Usted está aquí: lunes 5 de febrero de 2007 Cultura Vida con las avispas

Hermann Bellinghausen

Vida con las avispas

De unos años para acá la casa es aquejada por una plaga endémica, por así decir, de avispas grandes, zumbonas, y aunque hirientes por cuestión de especie, bastante tontas. Al principio me esforcé en comprenderlas. Me parecen, sin excepción y literalmente, seres perdidos buscando la luz.

Con el tiempo observé que por el jardín transitan enjambres, nubes de avispas buscando no sé si dónde instalar un panal o simplemente algo de calor. Incapaces de producir otra cosa que ruido y ronchas, carecen del valor nutritivo y metafórico de las abejas. Su perdición es la luz, por eso resulta fácil aplastarlas contra los vidrios en hora matinal. Primero respeté sus vidas, no tengo el impulso de liquidar los bichos que me salen al paso, y que en estas partes de la patria son abundantes, diversos y, en ocasiones, alucinantes. Abría las ventanas para que salieran.

Me considero amigo de las arañas. No las molesto, sean grandes, chicas o diminutas.

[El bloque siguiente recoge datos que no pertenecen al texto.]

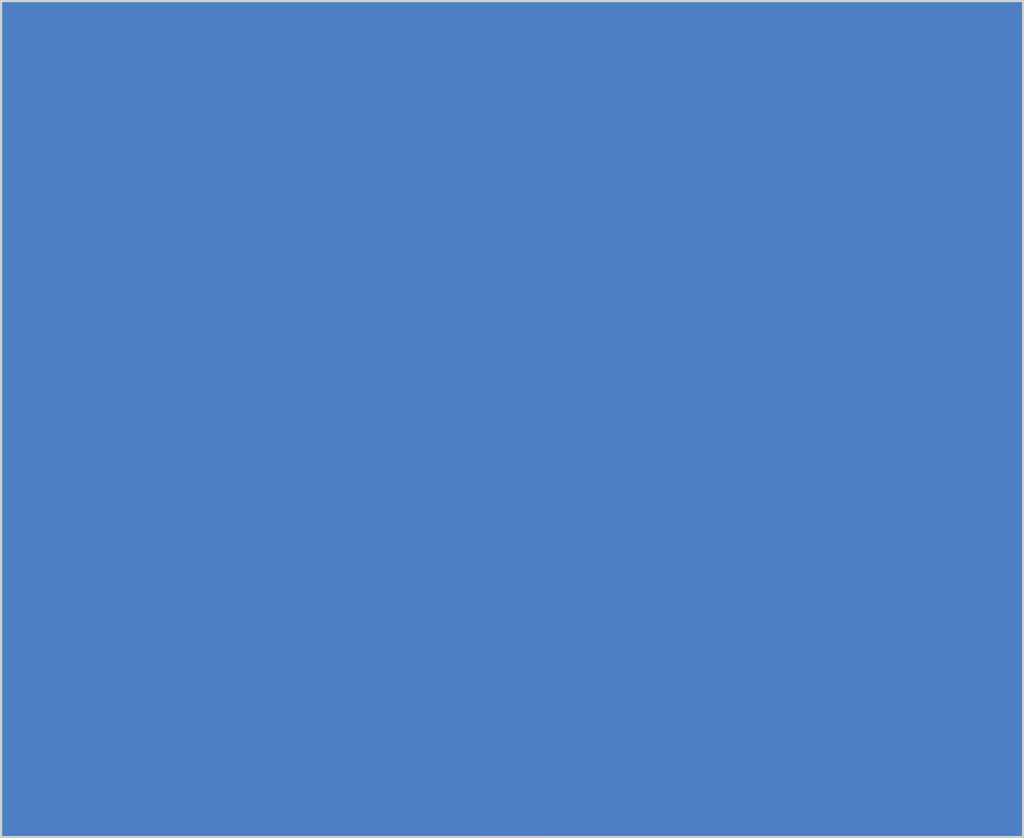
<source format=kicad_pcb>
(kicad_pcb
	(version 20240108)
	(generator "pcbnew")
	(generator_version "8.0")
	(general
		(thickness 1.6)
		(legacy_teardrops no)
	)
	(paper "A4")
	(layers
		(0 "F.Cu" signal)
		(31 "B.Cu" signal)
		(32 "B.Adhes" user "B.Adhesive")
		(33 "F.Adhes" user "F.Adhesive")
		(34 "B.Paste" user)
		(35 "F.Paste" user)
		(36 "B.SilkS" user "B.Silkscreen")
		(37 "F.SilkS" user "F.Silkscreen")
		(38 "B.Mask" user)
		(39 "F.Mask" user)
		(40 "Dwgs.User" user "User.Drawings")
		(41 "Cmts.User" user "User.Comments")
		(42 "Eco1.User" user "User.Eco1")
		(43 "Eco2.User" user "User.Eco2")
		(44 "Edge.Cuts" user)
		(45 "Margin" user)
		(46 "B.CrtYd" user "B.Courtyard")
		(47 "F.CrtYd" user "F.Courtyard")
		(48 "B.Fab" user)
		(49 "F.Fab" user)
		(50 "User.1" user)
		(51 "User.2" user)
		(52 "User.3" user)
		(53 "User.4" user)
		(54 "User.5" user)
		(55 "User.6" user)
		(56 "User.7" user)
		(57 "User.8" user)
		(58 "User.9" user)
	)
	(setup
		(pad_to_mask_clearance 0)
		(allow_soldermask_bridges_in_footprints no)
		(pcbplotparams
			(layerselection 0x00010fc_ffffffff)
			(plot_on_all_layers_selection 0x0000000_00000000)
			(disableapertmacros no)
			(usegerberextensions no)
			(usegerberattributes yes)
			(usegerberadvancedattributes yes)
			(creategerberjobfile yes)
			(dashed_line_dash_ratio 12.000000)
			(dashed_line_gap_ratio 3.000000)
			(svgprecision 4)
			(plotframeref no)
			(viasonmask no)
			(mode 1)
			(useauxorigin no)
			(hpglpennumber 1)
			(hpglpenspeed 20)
			(hpglpendiameter 15.000000)
			(pdf_front_fp_property_popups yes)
			(pdf_back_fp_property_popups yes)
			(dxfpolygonmode yes)
			(dxfimperialunits yes)
			(dxfusepcbnewfont yes)
			(psnegative no)
			(psa4output no)
			(plotreference yes)
			(plotvalue yes)
			(plotfptext yes)
			(plotinvisibletext no)
			(sketchpadsonfab no)
			(subtractmaskfromsilk no)
			(outputformat 1)
			(mirror no)
			(drillshape 1)
			(scaleselection 1)
			(outputdirectory "")
		)
	)
	(net 0 "")
	(gr_poly
		(pts
			(xy 81.71834 85.908447) (xy 81.71834 114.091552) (xy 96.254311 114.091552) (xy 96.254311 103.680487)
			(xy 103.745688 103.680487) (xy 103.745688 114.091552) (xy 118.281659 114.091552) (xy 118.281659 85.908447)
		)
		(stroke
			(width 0.1)
			(type default)
		)
		(fill solid)
		(layer "F.Cu")
		(uuid "8f038d11-947e-4913-b45c-962ad8170458")
	)
	(gr_rect
		(start 98.55935 118.891552)
		(end 101.440649 103.680487)
		(stroke
			(width 0.1)
			(type default)
		)
		(fill solid)
		(layer "F.Cu")
		(uuid "f204c95d-2977-4107-9f87-89e6045e5e92")
	)
	(gr_rect
		(start 76.91834 81.108447)
		(end 123.081659 118.891552)
		(stroke
			(width 0.1)
			(type default)
		)
		(fill solid)
		(layer "B.Cu")
		(uuid "313cfc48-70ff-4965-8410-ba38bb516539")
	)
	(gr_rect
		(start 97.55935 118.891552)
		(end 102.440649 108.480487)
		(stroke
			(width 0.1)
			(type default)
		)
		(fill solid)
		(layer "F.Mask")
		(uuid "7ac44273-db34-4f98-835f-ca8d33920aa8")
	)
	(gr_rect
		(start 80.71834 84.908447)
		(end 119.281659 115.091552)
		(stroke
			(width 0.1)
			(type default)
		)
		(fill solid)
		(layer "F.Mask")
		(uuid "e1fc3020-c025-446a-bd51-c9bff5ee4bdb")
	)
	(gr_rect
		(start 76.91834 81.108447)
		(end 123.081659 118.891552)
		(stroke
			(width 0.1)
			(type default)
		)
		(fill none)
		(layer "Edge.Cuts")
		(uuid "260b4d02-4395-4eb6-a083-f90d5bd36404")
	)
)
</source>
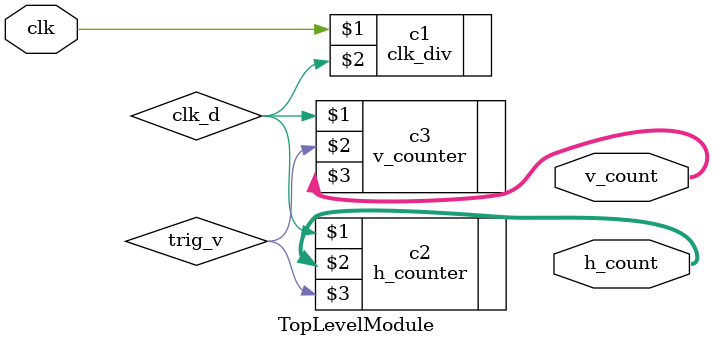
<source format=v>
`timescale 1ns / 1ps


module TopLevelModule(
input clk,
output [9:0] h_count,
output [9:0] v_count
    );
    wire trig_v;
    wire clk_d;
    clk_div c1(clk, clk_d);
    h_counter c2(clk_d,h_count,trig_v);
    v_counter c3(clk_d,trig_v,v_count);
endmodule

</source>
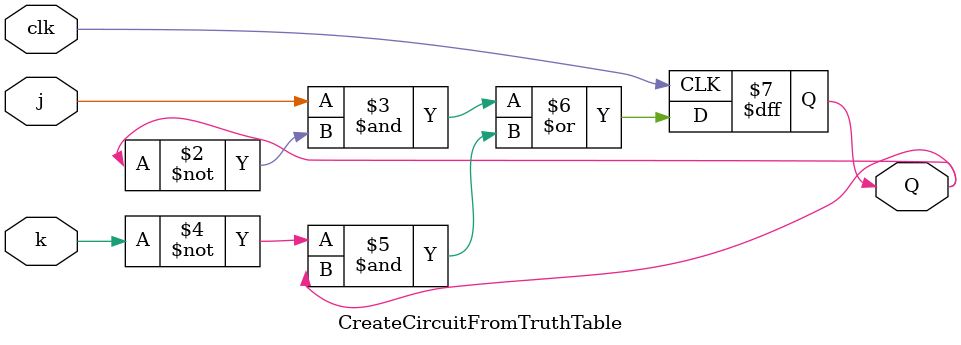
<source format=v>


module CreateCircuitFromTruthTable
(
  input clk,
  input j,
  input k,
  output reg Q
);


  always @(posedge clk) begin
    Q <= j & ~Q | ~k & Q;
  end


endmodule


</source>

Sólo las barrigonas me inspiran desconfianza y las despanzurro. A las tarántulas, que los pueblos mayas llaman chibó, prefiero eliminarlas, aunque de tan grandes y carnosas dejan la sensación de que uno apachurra un mamífero.

Mosquitos hay millones, insidiosos y deleznables, pero no en mi casa, sólo en las tierras bajas de la selva. Con ellos cualquier batalla es inútil, lo mejor es evitarlos. Por suerte mi sangre no resulta muy de su agrado y sólo los más desesperados o promiscuos se animan a succionarla. Cuando me duele o comezonea el pellejo, particularmente en los nudillos, anhelo con rencor que mis glóbulos hayan envenenado al atacante, aunque el consuelo es pobre y como quiera me rasco. Las moscas, que últimamente son de una clase grande, negra y peluda (ahórrense el albur), basta que no se claven en mi vaso de vino o limonada para irlas soportando. Mal que bien, remiten a don Machado ("vosotras las familiares") y ya con eso.

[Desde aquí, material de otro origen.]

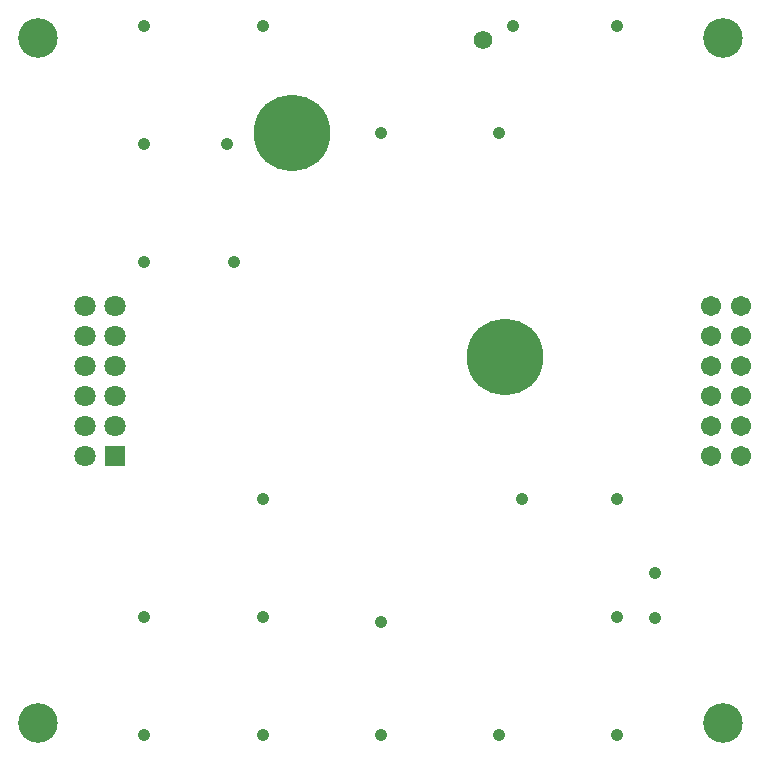
<source format=gbr>
G04 DesignSpark PCB PRO Gerber Version 10.0 Build 5299*
G04 #@! TF.Part,Single*
G04 #@! TF.FileFunction,Soldermask,Bot*
G04 #@! TF.FilePolarity,Negative*
%FSLAX35Y35*%
%MOIN*%
G04 #@! TA.AperFunction,ComponentPad*
%ADD132R,0.07096X0.07096*%
G04 #@! TA.AperFunction,ViaPad*
%ADD10C,0.04143*%
%ADD11C,0.06200*%
G04 #@! TA.AperFunction,ComponentPad*
%ADD13C,0.06702*%
%ADD133C,0.07096*%
G04 #@! TA.AperFunction,WasherPad*
%ADD12C,0.13198*%
G04 #@! TA.AperFunction,ComponentPad*
%ADD146C,0.25521*%
G04 #@! TD.AperFunction*
X0Y0D02*
D02*
D10*
X63386Y20079D03*
Y59449D03*
Y177559D03*
Y216929D03*
Y256299D03*
X90945Y216929D03*
X93307Y177559D03*
X102756Y20079D03*
Y59449D03*
Y98819D03*
Y256299D03*
X142126Y20079D03*
Y57874D03*
Y220866D03*
X181496Y20079D03*
Y220866D03*
X186220Y256299D03*
X189370Y98819D03*
X220866Y20079D03*
Y59449D03*
Y98819D03*
Y256299D03*
X233465Y59055D03*
Y74016D03*
D02*
D11*
X176378Y251618D03*
D02*
D12*
X27953Y24016D03*
Y252362D03*
X256299Y24016D03*
Y252362D03*
D02*
D13*
X252205Y113189D03*
Y123189D03*
Y133189D03*
Y143189D03*
Y153189D03*
Y163189D03*
X262205Y113189D03*
Y123189D03*
Y133189D03*
Y143189D03*
Y153189D03*
Y163189D03*
D02*
D132*
X53543Y113189D03*
D02*
D133*
X43543D03*
Y123189D03*
Y133189D03*
Y143189D03*
Y153189D03*
Y163189D03*
X53543Y123189D03*
Y133189D03*
Y143189D03*
Y153189D03*
Y163189D03*
D02*
D146*
X112598Y220866D03*
X183465Y146063D03*
X0Y0D02*
M02*

</source>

El caso de las avispas es peculiar. Algo tiene de aberrante su andar a tontas y locas por techos y ventanas, nada más zumbando. Cuando llegaron las primeras, hace algunos años, me comporte ecológica y hasta ceremonialmente con ellas, en esa cuerda franciscana de hermano sol, hermana luna, hermano lobo, hermana avispa. Hasta que experimenté en carne propia que mensas, mensas, pero bien que pican, y gacho, así que del amor universal pasé al odio fanático y me organicé verdaderas orgías asesinas, avispicidios que, de haber una Amnistía Internacional de insectos, ya me tuviera en un banquillo de la corte en La Haya. Aún argumentando, sé que con razón, haber actuado en defensa propia.

Cuál no sería mi rabia entonces que, contra mis principios, incurí en el armamento químico y me hice cliente de Raid Matabichos y H24. Descubrí que las avispas son muy sensibles a la tetramina, la cifenotrina, el butóxido de piperonilo y otros agentes activos del insecticidio.

El tiempo pasa, y mi relación con las avispas itinerantes que buscan dónde apeñuscarse, aunque sigue en un irritante vida o muerte, ha perdido frenesí. Si cruzan mi camino doméstico, agarro un cenicero, un frasco, una tapa y las aplasto. Su crujido, confieso con vergüenza, me resulta gratificante. Y sus convulsiones finales ya no me impresionan. Un enemigo menos, y punto.

Sé que si permanecieran en el campo abierto y pusieran avisperos donde mejor les viniera, serían lo que deben, allá, y no lo que son acá: torpes especímenes dotados de un aguijón tremendo, élitros nerviosos y rígidos, y una cabeza giratoria de robot bueno para nada. Vuelan con la panza y el aguijón colgando, como se les pesaran. Sus bracitos abiertos casi las humanizan, pero no me engaño. Con una avispa en vuelo no hay que meterse, lleva ventaja. Y como agresivas no son, la cosa es impedir que topen con alguna parte de mi cuerpo. Porque eso sí, cuando se estacionan en la piel, se espantan de inmediato, clavan su mugre aguja venenosa y duele como la chingada.

Como todo en estas latitudes, las avispas tienen temporada alta y baja. Los muros de adobe y las tejas de la casa son falibles (pregunten cómo me va en época de lluvias), así que las avispas siempre encuentran grietas y rendijas para internarse en la cocina, el estudio y la regadera (especial peligro reviste darse un baño, como en un trasunto de Psicosis de Hitchcock).

Ya abandoné el empleo de armas químicas para no terminar fumigado. Ataco manualmente. Y como en la noche se guardan no las cuento entre las diversas causas de mi insomio. Sería injusto.